January 16, 2011 at 07:54 #336187It’s all very well just blaming the jockeys 100%, giving them a few days ban and moving on till the next time it happens, whether it be Huntingdon, Wetherby, Newcastle or wherever, that’s exactly what the BHA seem to think anyway.
But it’s not good enough, punters are losing out and it makes racing look very poor, racegoers, punters, commentators etc did not know what they were watching during that Huntingdon race, which horses were in and which out and I would have thought it was a negative for the track that it had happened before at Huntingdon only in 2009 rather than a positive.
As far as I know there’s no reason to believe jockeys are any more thick or lazy than other members of society.

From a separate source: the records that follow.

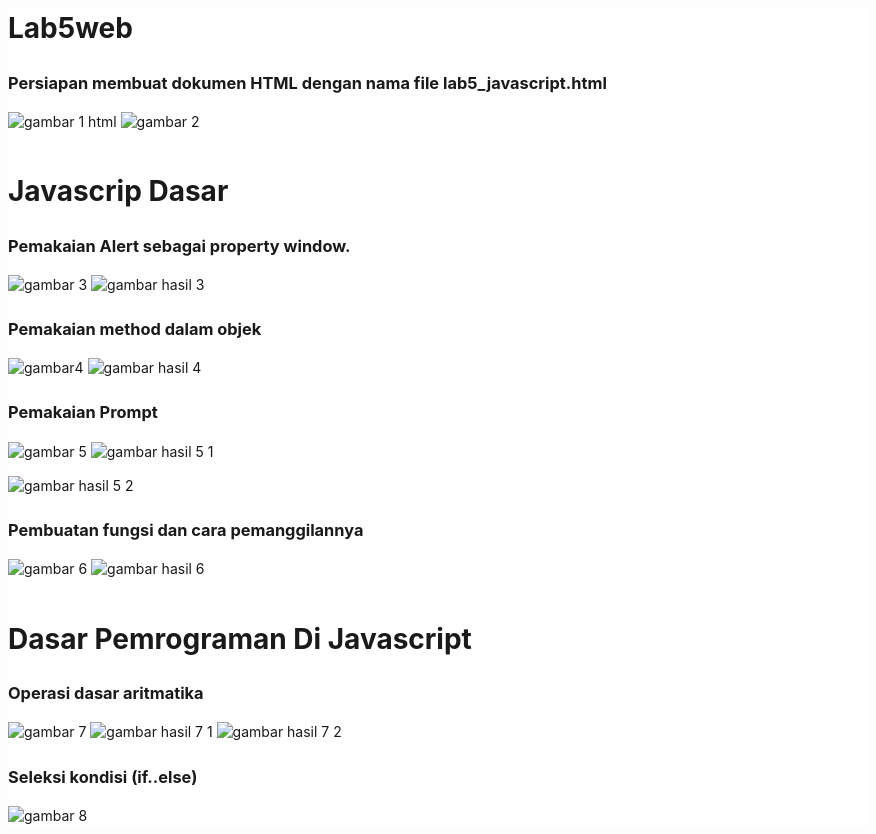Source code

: # Lab5web

### Persiapan membuat dokumen HTML dengan nama file lab5_javascript.html
<img width="960" alt="gambar 1 html" src="https://github.com/faizdzakiramadhani/Lab5web/assets/115913915/2c3cf00f-d726-48c7-ac73-a92e46b43341">

<img width="960" alt="gambar 2" src="https://github.com/faizdzakiramadhani/Lab5web/assets/115913915/2cc48970-c163-46d4-821a-b17fab82529f">

# Javascrip Dasar
### Pemakaian Alert sebagai property window.
<img width="960" alt="gambar 3" src="https://github.com/faizdzakiramadhani/Lab5web/assets/115913915/02ce26d6-fb8d-43a4-8e98-bce1427c712c">

<img width="960" alt="gambar hasil 3" src="https://github.com/faizdzakiramadhani/Lab5web/assets/115913915/22a3e7ec-2156-4123-8813-bc9327bfa6e5">

### Pemakaian method dalam objek
<img width="960" alt="gambar4" src="https://github.com/faizdzakiramadhani/Lab5web/assets/115913915/14ebe82d-c15b-4738-a60d-977fbbfb84ac">

<img width="960" alt="gambar hasil 4" src="https://github.com/faizdzakiramadhani/Lab5web/assets/115913915/c1be8deb-8432-489b-935e-f28dbed323a6">

### Pemakaian Prompt
<img width="960" alt="gambar 5" src="https://github.com/faizdzakiramadhani/Lab5web/assets/115913915/43310ff2-06c3-40e6-b3b3-9c05385d1c46">

<img width="960" alt="gambar hasil 5 1" src="https://github.com/faizdzakiramadhani/Lab5web/assets/115913915/62d2bc9b-b3ca-404a-b7d2-ff665b2ba31c">

![gambar hasil 5 2](https://github.com/faizdzakiramadhani/Lab5web/assets/115913915/0ba654c8-fd70-42df-8d23-d897905db126)

### Pembuatan fungsi dan cara pemanggilannya
<img width="960" alt="gambar 6" src="https://github.com/faizdzakiramadhani/Lab5web/assets/115913915/e0fcfe38-356a-4131-9102-9db158bd20d9">

<img width="960" alt="gambar hasil 6" src="https://github.com/faizdzakiramadhani/Lab5web/assets/115913915/874d8978-8e82-4d34-b0c1-f9f6050ed5f9">

# Dasar Pemrograman Di Javascript
### Operasi dasar aritmatika
<img width="960" alt="gambar 7" src="https://github.com/faizdzakiramadhani/Lab5web/assets/115913915/29a1bce0-dfc0-4e64-b8b4-0ceedd155046">

<img width="960" alt="gambar hasil 7 1" src="https://github.com/faizdzakiramadhani/Lab5web/assets/115913915/bfcaec57-eb3c-4d01-b026-94faf0c4d22e">

<img width="960" alt="gambar hasil 7 2" src="https://github.com/faizdzakiramadhani/Lab5web/assets/115913915/2fc8fab5-d8d3-4c74-a59a-0705442fb681">

### Seleksi kondisi (if..else)
<img width="960" alt="gambar 8" src="https://github.com/faizdzakiramadhani/Lab5web/assets/115913915/baeec7a8-a736-449d-88df-5e8a0bc74cf6">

The problem for jockeys especially if they’re inexperienced like Friday is if the ones in front go the wrong way they have to make a split second decision at racing pace.
As, some tracks already use, a few traffic cones would have left no doubt.January 16, 2011 at 10:33 #336197But it wouldn’t be just a few cones, would it. There are nine fences and five hurdles per circuit at Huntingdon, and all of them involve gaps in the rail to allow for obstacles to be bypassed. So you’d need cones all the way round the track and more temporary staff to put them in place and move them if a fence or hurdle was bypassed.
It’s not as if Huntingdon is tricky – the hurdle track goes round the outside for the entire circuit. What those jockeys did was to set off from the 2m 4f hurdle start and head straight for the first fence. And it was the jockeys that produced the confusion by continuing after their initial error.